I want to handle that situation better.  So...

1 - Put on a CD I like or make one.  Start it.  As it plays find tonal center, find major or minor, jam pentatonic, find the right two notes to add, play in relevent diatonic scale, probaby minor (add 2 and b6) or major (add 4 and 7) but could be any mode.  Dorian - add 2 and 6 - to pent minor.  Lydian - add #4 and 7 to pent major.  Unless it's bluesy or blues based... then well all that other crap might not matter.

Jam.

Work out easy riffs and rhythms...

2 - Buy one of Justin's set of jam tracks.  Shopping now.  Thinking PR-022 really useful play along tracks.  Get that and do the exact same thing as above.

My practice will be jamming through a set or two of songs picking them up as I go.  Some will pick up easy some will pick up hard.

Shadow

Title: Re: PC-102 • Decide What To Practice
Post by: Nicolás Delgado on January 20, 2013, 12:23:48 am
Hi, today I made a practice routine but I don't know if it's the right one for me.

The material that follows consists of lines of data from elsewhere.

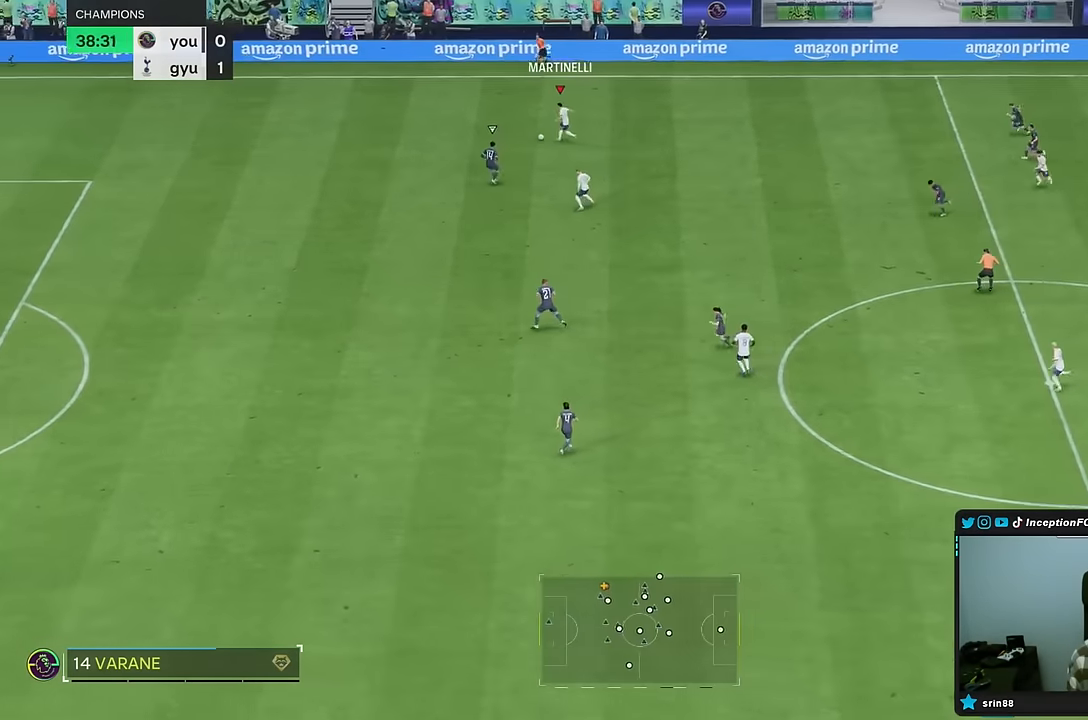
{"dt_ms": 500, "buttons": [], "left_stick": "center", "right_stick": "down", "events": [[450, "R2", "up"], [467, "right_stick", "down"], [483, "left_stick", "center"]]}
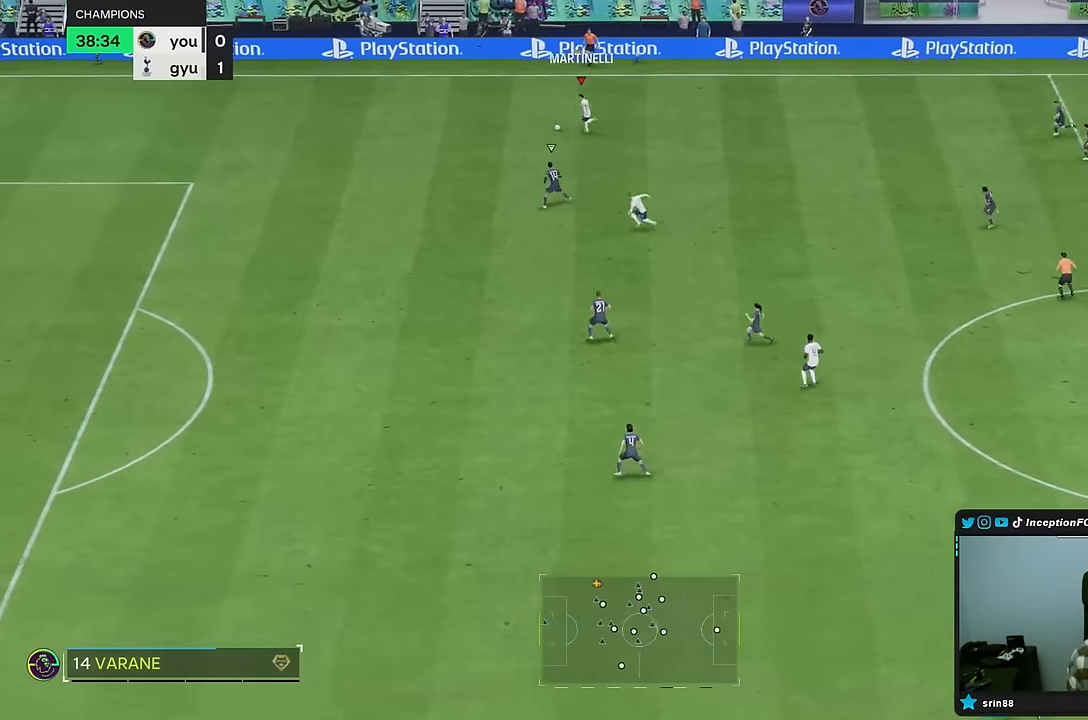
{"dt_ms": 500, "buttons": [], "left_stick": "center", "right_stick": "center", "events": [[483, "right_stick", "center"]]}
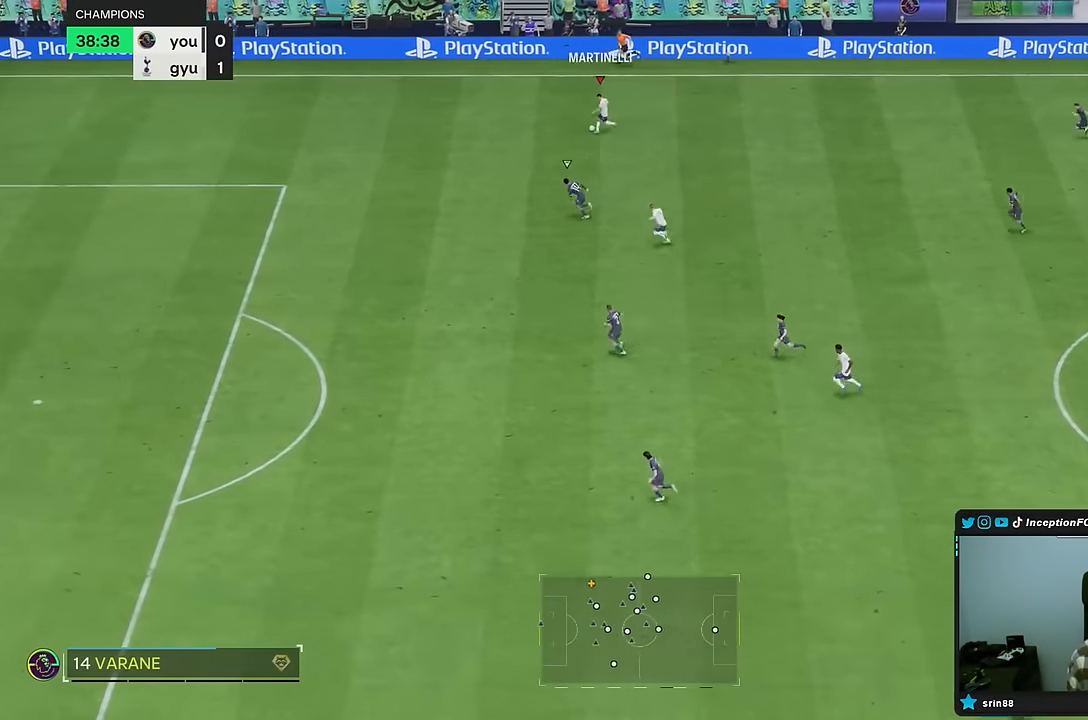
{"dt_ms": 500, "buttons": [], "left_stick": "down", "right_stick": "center"}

The routine that I created is:

*Technique: (20 Min)
   - Finger gym -->5 Min
   - Minimum movement --> 10 Min
   - Scale Picking --> 5 Min

*Knowledge: (35 Min)
   - Theory --> 20 Min
   - Notes on the guitar --> 5 Min
   - Scales --> 10 Min

*Transcribing: (1 Hr)
   - Chords --> 15 Min
   - Plucking --> 15 Min
   - Fingerstyle --> 30 Min

*Repertoire: (30 Min)
   - BBQ --> 15 Min
   - Fingerstyle --> 15 Min

*Improvisation: (20 Min)
   - Scales --> 10 Min
   - Melodic percussive fingerstyle --> 10 Min

My long term goal (5 years) is to have a youtube channel with at least 10 songs created by me, and my short term goal (1 Year) is to at least create 1 song. But the problem is that I want to create progressive fingerstyle songs (Candy rat).
Am I on the right path or I need to change somethings?

Thanks
Title: Re: PC-102 • Decide What To Practice
Post by: Drubbing on January 20, 2013, 12:48:10 am
I think you should build your practice schedule around your 1 year goal. Then break that down to the first 6 months.

What you put in your practice schedule is going to change, depending on how you progress. Not sure anyone else can tell you what should go in it.
Title: Re: PC-102 • Decide What To Practice
Post by: GuitarGirl2013 on January 30, 2013, 02:21:19 pm
How do I know what my goal should be?
Title: Re: PC-102 • Decide What To Practice
Post by: Cal on January 31, 2013, 06:25:55 am
How do I know what my goal should be?
Go to PC-101 • Set Goals (http://justinguitar.com/en/PC-101-SetGoals.php).  ;)
Title: Re: PC-102 • Decide What To Practice
Post by: HHT20 on May 28, 2013, 06:43:47 pm
is it advisable to practice two genres in the same practice schedule? for example I am learning the blues. but i also would like to learn jazz. so do i first finish all the lessons on the blues and then move to jazz or can i do it simultaneously?
Title: Re: PC-102 • Decide What To Practice
Post by: justinguitar on May 28, 2013, 07:23:03 pm
I'd work on your blues first hht, cos jazz is a load harder and will require many of the techniques you'll learn in the blues...  you'll enjoy the jazz up your blues series if you are ready for that!! :)
Title: Re: PC-102 • Decide What To Practice
Post by: Nozzer on July 01, 2013, 11:38:35 pm
Basically want to be able to do AC/DC - pref Angus, with a bit of Malcolm thrown in.
I guess I am not the first. Anybody got a practice routine?
have You Shook Me All night Long ok-ish now, but much more to attend to to get the Back In Black album done, then the earlier stuff. Simple ain't easy.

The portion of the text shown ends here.